The ratings agency notes that these reimbursement cuts are made worse by the difficulties that hospitals and health systems have had generating revenue growth. Moody’s reports that the preliminary median revenue growth rate for nonprofit hospitals was 4.2%—the lowest rate in more than a decade and a sharp decline from the 2009 rate of 6.5% and the 2008 rate of 7.0%.

“Revenue growth has been stymied on numerous fronts: declines in patient volumes, higher levels of uncompensated care, less favorable contracts with commercial payers, and, most significantly, reductions in federal Medicare reimbursement rates, a challenge which we believe will likely intensify given ongoing federal budget challenges. Medicaid reductions are creating yet another strain on top-line revenue growth that hospital management teams must address,” the report states.
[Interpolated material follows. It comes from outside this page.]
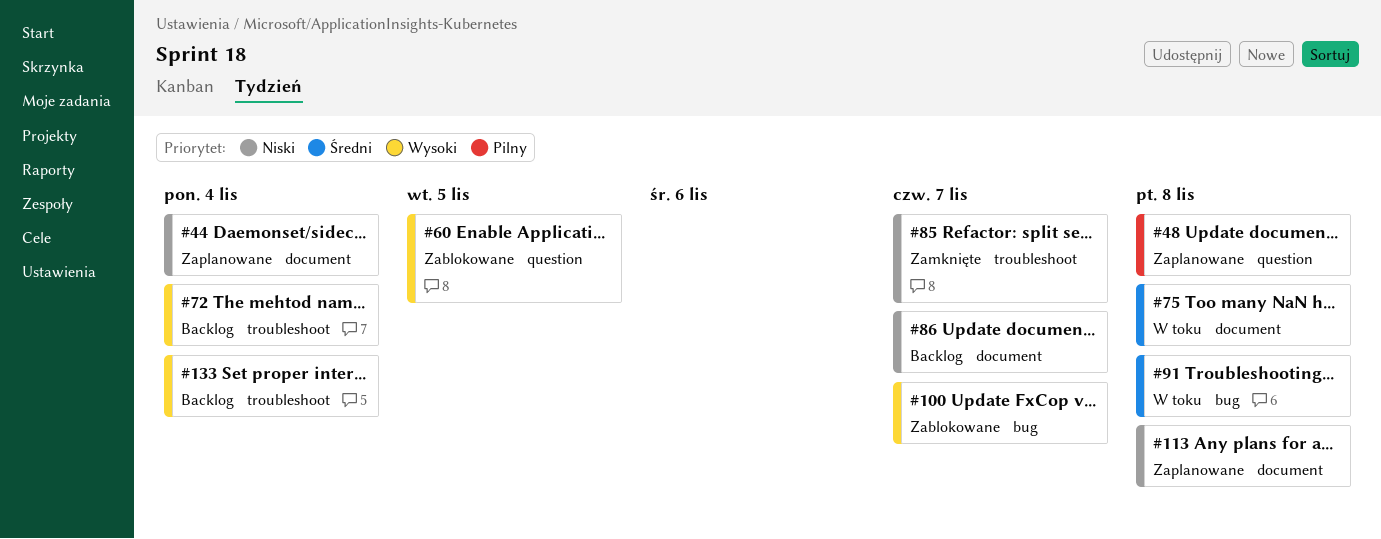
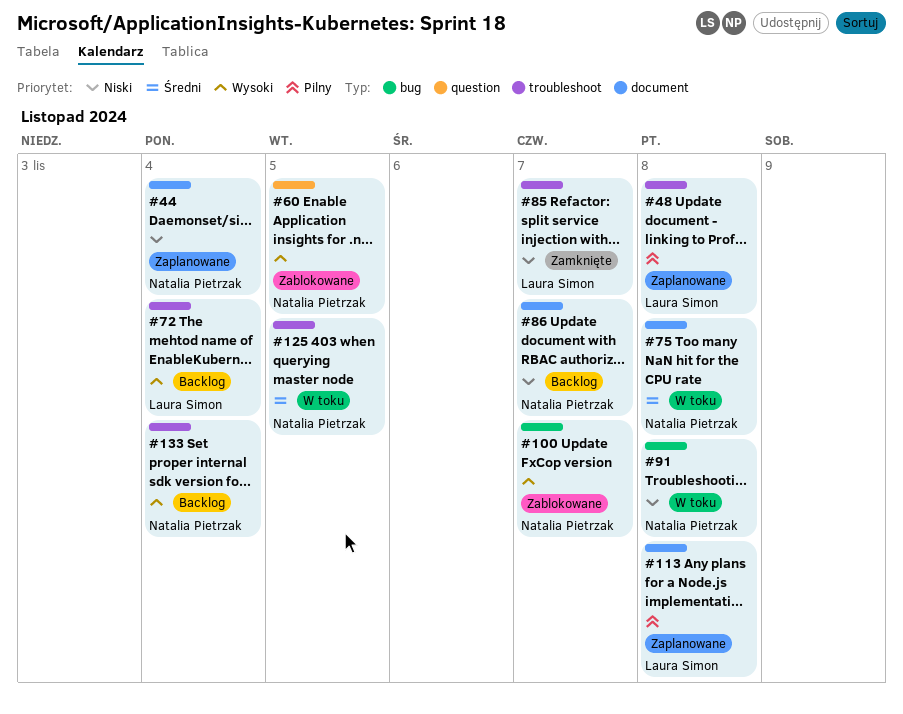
#48, label: question -> troubleshoot
#91, priority: Średni -> Niski
#113, priority: Niski -> Pilny
#125: none -> present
Tripp Umbach, a firm specializing in economic impact studies, released a new analysis late last week saying that a 2% cut in Medicare will translate to a projected loss of approximately $41 billion over the next 10 years for hospitals.

“By 2021, this could lead to more than 194,000 jobs lost,” their study says.

With no plan laid out as yet for how the American Jobs Act would be funded, it’s hard to say with certainty what will happen next. A "more ambitious deficit plan" is set to be released today that would "not only cover the cost of the jobs bill, but stabilize our debt in the long run,” the President says.

From my perspective, though, if even steeper Medicare and Medicaid cuts find their way through Congress, healthcare leaders nationwide can expect to see struggling organizations pushed to the brink or even to bankruptcy, along with an even greater spate of mergers, acquisitions, and joint ventures. The consolidation of healthcare is a certainty at this point. How swiftly it will takes place, however, depends entirely on the speed and size of the cuts lawmakers make to Medicare and Medicaid.

Karen Minich-Pourshadi is a Senior Editor with HealthLeaders Media.